Slava Paperno: Was the KGB interested in your relationship with Andy?
G.N. Lepeshkin: No, no.
Paperno: No? Nobody ever asked?
Lepeshkin: Nope. We had a good relationship, and they never asked about it.
Paperno: You had a good relationship with the KGB or with Andy?
Lepeshkin: No, with Andy.
Paperno: And the KGB wasn't interested.
Lepeshkin: Why should they be interested? So somebody comes to visit...
Paperno: A foreigner comes to visit...
Lepeshkin: So what? This was Kazakhstan, they had a completely different attitude toward people there. In Kazakhstan the KGB helped us to work with foreigners. They didn't put up obstacles. In other words, they did their job, but they always, when there were... if you came... I had a deputy from the KGB, a lieutenant colonel named Syzdykov, a very good man. And all this was open there, we didn't have any secrets.
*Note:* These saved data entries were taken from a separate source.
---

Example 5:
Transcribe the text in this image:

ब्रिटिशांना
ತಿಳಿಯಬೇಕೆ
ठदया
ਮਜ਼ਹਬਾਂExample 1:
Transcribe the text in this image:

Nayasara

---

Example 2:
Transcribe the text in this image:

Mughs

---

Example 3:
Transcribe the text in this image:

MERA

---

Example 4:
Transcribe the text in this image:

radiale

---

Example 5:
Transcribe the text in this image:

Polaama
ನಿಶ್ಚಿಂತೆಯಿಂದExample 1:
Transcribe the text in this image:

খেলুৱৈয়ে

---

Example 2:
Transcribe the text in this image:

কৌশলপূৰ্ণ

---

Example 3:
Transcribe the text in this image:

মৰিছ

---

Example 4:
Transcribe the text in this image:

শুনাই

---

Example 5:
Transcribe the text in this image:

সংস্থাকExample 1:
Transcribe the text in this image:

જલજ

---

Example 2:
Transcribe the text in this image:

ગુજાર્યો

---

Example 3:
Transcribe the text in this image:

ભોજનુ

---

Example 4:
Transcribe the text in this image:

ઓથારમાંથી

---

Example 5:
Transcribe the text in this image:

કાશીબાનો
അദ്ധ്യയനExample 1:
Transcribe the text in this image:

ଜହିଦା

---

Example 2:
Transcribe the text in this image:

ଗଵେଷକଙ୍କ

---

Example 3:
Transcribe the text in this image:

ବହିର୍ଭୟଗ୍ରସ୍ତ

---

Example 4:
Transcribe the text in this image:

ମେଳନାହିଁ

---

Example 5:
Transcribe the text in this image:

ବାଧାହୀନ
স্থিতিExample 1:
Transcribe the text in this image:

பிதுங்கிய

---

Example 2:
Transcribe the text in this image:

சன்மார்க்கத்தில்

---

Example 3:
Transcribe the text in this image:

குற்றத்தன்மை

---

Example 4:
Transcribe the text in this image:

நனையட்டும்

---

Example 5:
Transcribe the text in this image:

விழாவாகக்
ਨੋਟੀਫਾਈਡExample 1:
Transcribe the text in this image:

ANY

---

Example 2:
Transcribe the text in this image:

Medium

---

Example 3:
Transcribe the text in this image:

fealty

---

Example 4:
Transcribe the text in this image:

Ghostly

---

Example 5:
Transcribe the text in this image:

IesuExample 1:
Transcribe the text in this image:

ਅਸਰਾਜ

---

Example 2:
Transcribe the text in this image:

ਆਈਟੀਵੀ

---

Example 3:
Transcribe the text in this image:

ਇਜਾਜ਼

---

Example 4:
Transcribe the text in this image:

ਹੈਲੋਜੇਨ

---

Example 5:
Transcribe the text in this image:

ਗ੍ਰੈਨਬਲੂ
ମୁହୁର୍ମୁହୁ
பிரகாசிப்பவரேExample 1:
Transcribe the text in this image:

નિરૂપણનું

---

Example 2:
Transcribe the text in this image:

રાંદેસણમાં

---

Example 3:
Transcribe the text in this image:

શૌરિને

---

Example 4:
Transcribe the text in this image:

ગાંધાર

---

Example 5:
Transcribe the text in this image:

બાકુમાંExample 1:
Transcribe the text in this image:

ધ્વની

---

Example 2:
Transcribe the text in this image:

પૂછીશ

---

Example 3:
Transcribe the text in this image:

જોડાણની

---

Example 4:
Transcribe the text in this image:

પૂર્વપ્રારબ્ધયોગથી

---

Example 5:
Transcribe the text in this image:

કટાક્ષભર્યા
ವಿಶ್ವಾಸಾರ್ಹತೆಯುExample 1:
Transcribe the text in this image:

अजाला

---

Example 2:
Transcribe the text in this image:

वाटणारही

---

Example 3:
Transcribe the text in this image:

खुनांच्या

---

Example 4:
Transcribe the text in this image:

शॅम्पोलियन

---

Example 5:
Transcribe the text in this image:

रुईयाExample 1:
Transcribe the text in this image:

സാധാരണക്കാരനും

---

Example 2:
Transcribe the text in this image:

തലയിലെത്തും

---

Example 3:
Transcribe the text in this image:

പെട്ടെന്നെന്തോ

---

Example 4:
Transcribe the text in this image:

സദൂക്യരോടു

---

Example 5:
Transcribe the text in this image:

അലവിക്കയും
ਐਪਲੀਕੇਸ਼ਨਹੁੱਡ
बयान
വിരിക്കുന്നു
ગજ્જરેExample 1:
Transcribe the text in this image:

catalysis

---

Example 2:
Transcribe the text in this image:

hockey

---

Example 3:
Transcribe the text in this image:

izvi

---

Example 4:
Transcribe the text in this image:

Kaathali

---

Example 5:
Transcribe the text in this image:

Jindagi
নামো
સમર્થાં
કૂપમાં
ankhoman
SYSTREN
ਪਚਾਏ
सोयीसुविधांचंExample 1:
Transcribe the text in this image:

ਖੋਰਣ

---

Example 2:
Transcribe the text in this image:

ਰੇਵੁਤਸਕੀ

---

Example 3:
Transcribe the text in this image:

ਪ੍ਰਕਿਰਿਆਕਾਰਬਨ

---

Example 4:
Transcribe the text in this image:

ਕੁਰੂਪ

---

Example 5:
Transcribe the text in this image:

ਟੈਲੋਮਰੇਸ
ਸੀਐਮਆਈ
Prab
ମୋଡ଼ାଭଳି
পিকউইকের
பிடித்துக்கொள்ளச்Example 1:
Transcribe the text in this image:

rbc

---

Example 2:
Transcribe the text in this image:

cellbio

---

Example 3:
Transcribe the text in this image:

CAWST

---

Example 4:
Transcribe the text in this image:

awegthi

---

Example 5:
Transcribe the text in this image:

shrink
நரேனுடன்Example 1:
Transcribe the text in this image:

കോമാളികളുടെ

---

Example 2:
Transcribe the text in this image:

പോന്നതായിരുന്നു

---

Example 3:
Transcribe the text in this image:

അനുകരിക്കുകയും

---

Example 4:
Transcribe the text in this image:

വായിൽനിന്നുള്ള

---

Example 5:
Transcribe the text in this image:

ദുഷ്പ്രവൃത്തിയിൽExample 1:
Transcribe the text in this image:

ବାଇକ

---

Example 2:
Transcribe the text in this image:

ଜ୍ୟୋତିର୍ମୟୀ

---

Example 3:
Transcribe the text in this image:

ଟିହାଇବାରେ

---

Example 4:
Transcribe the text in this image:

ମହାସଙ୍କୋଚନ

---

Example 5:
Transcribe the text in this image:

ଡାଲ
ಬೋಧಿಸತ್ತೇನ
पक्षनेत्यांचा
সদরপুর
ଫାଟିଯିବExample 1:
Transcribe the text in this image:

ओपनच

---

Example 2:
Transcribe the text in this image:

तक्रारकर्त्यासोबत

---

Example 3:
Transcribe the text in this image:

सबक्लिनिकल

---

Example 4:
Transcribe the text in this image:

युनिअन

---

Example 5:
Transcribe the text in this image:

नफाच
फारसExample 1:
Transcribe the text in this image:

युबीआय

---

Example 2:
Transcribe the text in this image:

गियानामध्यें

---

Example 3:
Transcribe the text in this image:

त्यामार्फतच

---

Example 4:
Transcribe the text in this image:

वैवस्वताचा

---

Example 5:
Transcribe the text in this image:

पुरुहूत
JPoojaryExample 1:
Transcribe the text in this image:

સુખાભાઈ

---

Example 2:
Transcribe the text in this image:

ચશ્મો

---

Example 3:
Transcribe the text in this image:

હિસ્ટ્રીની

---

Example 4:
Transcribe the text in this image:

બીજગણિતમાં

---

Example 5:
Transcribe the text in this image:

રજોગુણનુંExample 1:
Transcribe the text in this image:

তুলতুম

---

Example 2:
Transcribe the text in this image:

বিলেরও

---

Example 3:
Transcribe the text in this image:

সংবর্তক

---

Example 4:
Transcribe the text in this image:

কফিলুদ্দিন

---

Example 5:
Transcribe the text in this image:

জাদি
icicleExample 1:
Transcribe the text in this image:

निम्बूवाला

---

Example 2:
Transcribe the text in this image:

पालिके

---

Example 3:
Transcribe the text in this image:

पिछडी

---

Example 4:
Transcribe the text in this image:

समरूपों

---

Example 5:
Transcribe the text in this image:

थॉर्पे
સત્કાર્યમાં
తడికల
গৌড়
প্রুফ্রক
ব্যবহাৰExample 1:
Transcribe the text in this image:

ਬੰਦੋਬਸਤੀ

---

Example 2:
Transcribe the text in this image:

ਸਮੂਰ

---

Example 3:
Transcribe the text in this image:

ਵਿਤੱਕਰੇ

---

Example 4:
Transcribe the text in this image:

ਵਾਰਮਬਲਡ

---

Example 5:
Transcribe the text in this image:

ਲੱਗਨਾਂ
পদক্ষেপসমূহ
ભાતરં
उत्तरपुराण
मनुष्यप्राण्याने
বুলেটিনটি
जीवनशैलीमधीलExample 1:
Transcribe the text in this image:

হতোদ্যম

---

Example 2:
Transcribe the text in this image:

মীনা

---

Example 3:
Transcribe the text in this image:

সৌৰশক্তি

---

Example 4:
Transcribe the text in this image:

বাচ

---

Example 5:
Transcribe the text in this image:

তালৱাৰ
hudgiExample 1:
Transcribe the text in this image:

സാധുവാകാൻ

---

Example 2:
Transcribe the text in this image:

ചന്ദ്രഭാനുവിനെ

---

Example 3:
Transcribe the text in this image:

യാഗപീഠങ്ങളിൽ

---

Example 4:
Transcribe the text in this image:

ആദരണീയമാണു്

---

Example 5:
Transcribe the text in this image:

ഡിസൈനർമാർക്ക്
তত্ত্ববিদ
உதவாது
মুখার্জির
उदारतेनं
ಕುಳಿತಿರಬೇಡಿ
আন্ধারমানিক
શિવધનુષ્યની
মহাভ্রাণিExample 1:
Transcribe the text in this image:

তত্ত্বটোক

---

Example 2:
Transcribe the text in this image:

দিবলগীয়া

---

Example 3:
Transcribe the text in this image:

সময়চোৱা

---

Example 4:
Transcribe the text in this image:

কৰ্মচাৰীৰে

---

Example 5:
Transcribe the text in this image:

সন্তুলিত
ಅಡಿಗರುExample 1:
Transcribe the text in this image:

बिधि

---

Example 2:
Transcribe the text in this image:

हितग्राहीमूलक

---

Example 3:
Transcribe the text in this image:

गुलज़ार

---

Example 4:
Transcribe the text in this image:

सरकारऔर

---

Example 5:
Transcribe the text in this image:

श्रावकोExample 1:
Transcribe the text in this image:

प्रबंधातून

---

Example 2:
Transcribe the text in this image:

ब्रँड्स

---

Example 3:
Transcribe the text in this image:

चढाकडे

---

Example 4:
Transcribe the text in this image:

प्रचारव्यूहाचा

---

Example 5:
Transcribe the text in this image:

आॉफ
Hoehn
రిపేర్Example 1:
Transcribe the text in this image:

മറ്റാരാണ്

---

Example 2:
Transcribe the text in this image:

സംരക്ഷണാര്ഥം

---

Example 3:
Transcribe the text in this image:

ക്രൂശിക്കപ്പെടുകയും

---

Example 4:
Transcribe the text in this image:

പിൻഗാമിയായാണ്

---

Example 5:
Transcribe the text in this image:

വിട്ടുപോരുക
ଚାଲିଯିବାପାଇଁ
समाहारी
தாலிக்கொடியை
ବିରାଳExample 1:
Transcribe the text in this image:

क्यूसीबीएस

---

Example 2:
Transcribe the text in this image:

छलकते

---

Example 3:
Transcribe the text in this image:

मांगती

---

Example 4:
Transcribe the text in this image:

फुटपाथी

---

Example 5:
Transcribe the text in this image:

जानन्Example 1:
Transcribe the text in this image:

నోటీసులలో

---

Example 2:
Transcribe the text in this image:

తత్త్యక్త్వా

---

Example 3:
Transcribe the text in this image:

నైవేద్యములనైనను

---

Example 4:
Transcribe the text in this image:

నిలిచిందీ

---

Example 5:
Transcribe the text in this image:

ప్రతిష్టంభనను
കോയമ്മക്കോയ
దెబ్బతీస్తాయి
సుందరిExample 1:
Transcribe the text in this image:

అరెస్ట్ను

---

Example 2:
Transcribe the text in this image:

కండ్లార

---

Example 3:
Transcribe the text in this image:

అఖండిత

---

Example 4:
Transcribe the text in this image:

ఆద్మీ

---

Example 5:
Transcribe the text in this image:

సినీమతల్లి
We would say: "Some foreigners are coming, here's the work plan." A plan would be drawn up for receiving them and for what we were going to do, this, that and that. In short, we had a very good relationship with them.
Paperno: Not at all like the Soviet KGB?
Lepeshkin: Yes, the system here is completely different. Russia has a different system.
Paperno: Can you talk about it?
Lepeshkin: Well, how am I going to talk about it if I basically don't have any contact with them.
Paperno: With the Soviet KGB?
Lepeshkin: Right.
Paperno: But they, they... Did they have their own man at your plant?
Lepeshkin: When I was working in Kirov, there. Are we talking about Kirov? Or what?
Paperno: About either place, it doesn't matter...
Lepeshkin: When I was working, I am going to talk about Stepnogorsk. When I was working in Stepnogorsk, we had a deputy director for security who was a KGB lieutenant colonel, Zhumagalis Syzdykovich Syzdykov. He was responsible for security, for secure operations among personnel. So that no state secrets got out. And he strictly followed those rules. These were normal operations for a high-security enterprise. Every high-security enterprise has a man who is responsible for this. That man in our case was Syzdykov.
When the Soviet Union broke up, and foreign delegations started coming to visit, the first time was in '95. Then in '96 everyone started coming fairly often. We... We always informed those security agencies. By then it was called the KNB, the National Security Committee, but that didn't change the essence of the matter. And we worked very closely with them, no obstacles were put in our way. So when you say, how did they react then, I say, their reaction was fine.